20世紀が中葉に差し掛かる直前に始まった第2次世界大戦は、20世紀の歴史の分水領である。それまでの社会が崩れ、戦後になって新しい社会が形成される契機となった。第2次世界大戦で兵器の技術は大きく進歩し、その技術は戦後の自動車に取り入れられ、自動車の進化が進んだ。
おそらく小型の大衆車は第2次世界大戦が起こらなくとも、出現したに違いない。それは時代の欲求であり、歴史的必然があり、戦争という中断期間があったが、その間に多くのものが破壊されて無用のものとなり、世代も代わり、人々の意識も刷新された。

ヨーロッパの小型大衆車の中で、真っ先に登場したのが、ルノー4CVだった。それは、それまでのルノーの伝統とは全く無縁なほどの新しいクルマだった。そもそもが、クルマの動力伝達方式の定石だったフロント・エンジン+リヤ・ドライブというクルマの動力伝達方式を、プロペラシャフトを使うことで定石としたのが、自動車史上におけるルイ・ルノー最大の発明であった。そのルノーの最大の功績を捨てたところから、新しいルノーが生まれたのだ。
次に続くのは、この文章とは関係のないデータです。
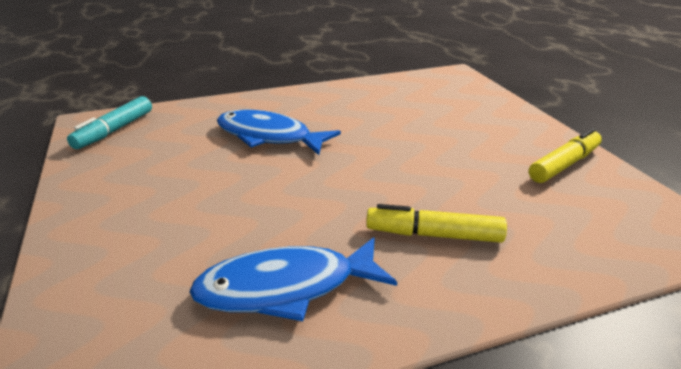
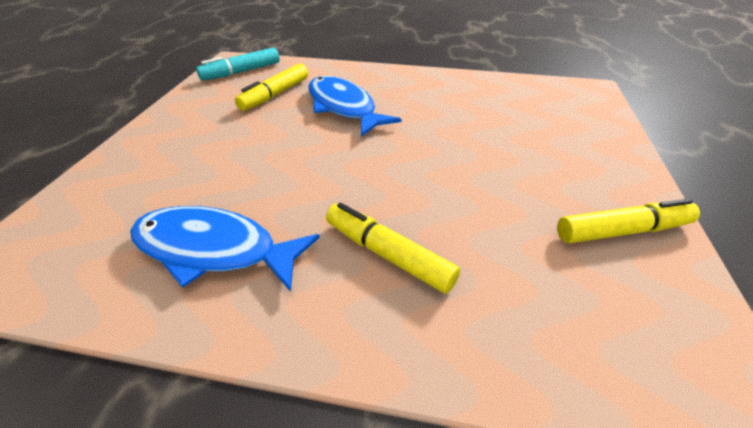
camera: 30 degrees right, 10 degrees up
(183, 143) = (275, 95): none -> yellow marker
ドイツではすでにフェルディナンド・ポルシェが小型車の設計開発でリヤ・エンジン+リヤ・ドライブを完成させていた。ルノー4CVの構想は1940年ごろから始まり、1943年には試作車が作られていた。戦後、戦犯として抑留されたフェルディナント・ポルシェは開発途上のルノー4CVを見せられて意見を求められたというエピソードが伝えられている。確かに先駆者であるVWの影響も否定はできないだろうが、4CVはVWよりもずっとコンパクトで、まったく新しい小型車の基準となったのだった。
それは新生ルノーの出発点ともなり、以降、4CVの発展型ともいうべき5CVドーフィンが生まれ、R8に発展した。またおしゃれな2ドア・クーペ & カブリオレのフロリード/カラヴェルも用意された。また、特筆すべきは4CV自体もル・マンをはじめとするレースやラリーで活躍したが、4CVをベースにして、実に様々なスポーツカーやレーシングカーが作られたことだろう。アルピーヌも4CVから始まり、伝説的存在となったA110が生まれ、A310を経て、A610に至るスポーツカーの系譜を創り上げた。

4CVはベルギー、イギリス、スペイン、オーストラリア、南アフリカなどでも生産されたが、日本でも日野自動車が1954年から生産を始め、徐々に国産化が図られて、やがてコンテッサが生まれた。私はかつてはドーフィン・ゴルディーニを愛用していた。とても軽やかで、しなやかなクルマで、今なお忘れられない。今年の5月にはレンタカーのルノー・キャプチャーを借りて、パリから大西洋のラ・ロシェルやコニャックやオルレアンの町を訪れたが、とても使い勝手が良く、小型大衆車として4CV以来の良き伝統を受け継いでいると思ったことである。